_What to work on_
1 – Return the part of the text about the Dartmouth archives class that opens with the words containing "Of photos of" and closes with "experience has antecedents.".
2 – For the text about the Dartmouth archives class, mark each statement yes or no and quote the words that decide it: (a) Sam Barrett studies math and economics. (b) Victoria Quint says she would probably have accepted an invitation to Dartmouth as a woman at a female college in 1940. (c) The class read accounts from a literary journal by students who had gone on a weekend hike.

_Quoted passage_
- Opening Delimiter -
Of photos of women crowned Queen of the Snows—who were sometimes literally pulled off the street to be judged—English major Victoria Quint ’22 says she was struck by how “not enthusiastic” they look.

“It was something I hadn’t really thought about. What would I have done if I were a woman at a female college in 1940 and I got invited here—would I have come? I don’t know, probably not,” Quint says.

Math and economics major Sam Barrett ’20 says he was drawn to Chaney’s class because of its emphasis on the historical roots of some of Dartmouth’s traditions. Looking at texts from archives made him realize that his own Dartmouth experience has antecedents.

“What I’ve found striking is how many things you feel as though you’ve had an original thought about, and then you find that somebody 150 years ago felt the same way about a similar environment,” Barrett says.

Quint calls the opportunity to visit Rauner with the class “an amazing experience.”

“Last week we were here reading accounts from a literary journal—students who had gone out for a weekend hike and then written about it,” she says. “We went around the circle saying, yeah, we all hiked Moosilauke, they hiked Moosilauke. We can see that continuity between what Dartmouth students did in the 19th century and what we are still doing now. And being able to touch their newspapers and their scrapbooks gives us a more personal sense of what wilderness meant to specific people who are as close to us as you could get in an historical archive.”
- Closing Delimiter -
_Data supplied_
- Opening Delimiter -
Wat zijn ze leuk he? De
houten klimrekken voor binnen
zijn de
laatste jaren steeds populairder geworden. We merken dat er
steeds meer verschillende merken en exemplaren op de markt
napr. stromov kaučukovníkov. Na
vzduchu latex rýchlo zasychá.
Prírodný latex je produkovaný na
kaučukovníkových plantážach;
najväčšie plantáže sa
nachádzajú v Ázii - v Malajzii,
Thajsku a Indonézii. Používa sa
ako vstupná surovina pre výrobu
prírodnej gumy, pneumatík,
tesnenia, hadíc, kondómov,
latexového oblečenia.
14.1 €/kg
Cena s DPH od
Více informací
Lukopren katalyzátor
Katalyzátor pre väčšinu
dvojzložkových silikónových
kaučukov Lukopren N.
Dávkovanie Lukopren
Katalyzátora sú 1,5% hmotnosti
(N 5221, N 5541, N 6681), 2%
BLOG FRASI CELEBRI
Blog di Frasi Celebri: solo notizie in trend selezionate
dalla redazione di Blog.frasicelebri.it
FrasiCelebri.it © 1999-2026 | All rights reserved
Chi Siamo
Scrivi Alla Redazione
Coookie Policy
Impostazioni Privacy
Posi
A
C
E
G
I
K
- Closing Delimiter -
_Solution list_
1 –
Of photos of women crowned Queen of the Snows—who were sometimes literally pulled off the street to be judged—English major Victoria Quint ’22 says she was struck by how “not enthusiastic” they look.

“It was something I hadn’t really thought about. What would I have done if I were a woman at a female college in 1940 and I got invited here—would I have come? I don’t know, probably not,” Quint says.

Math and economics major Sam Barrett ’20 says he was drawn to Chaney’s class because of its emphasis on the historical roots of some of Dartmouth’s traditions. Looking at texts from archives made him realize that his own Dartmouth experience has antecedents.

2 –
(a) Yes: "Math and economics major Sam Barrett ’20"
(b) No: "I don’t know, probably not"
(c) Yes: "reading accounts from a literary journal—students who had gone out for a weekend hike"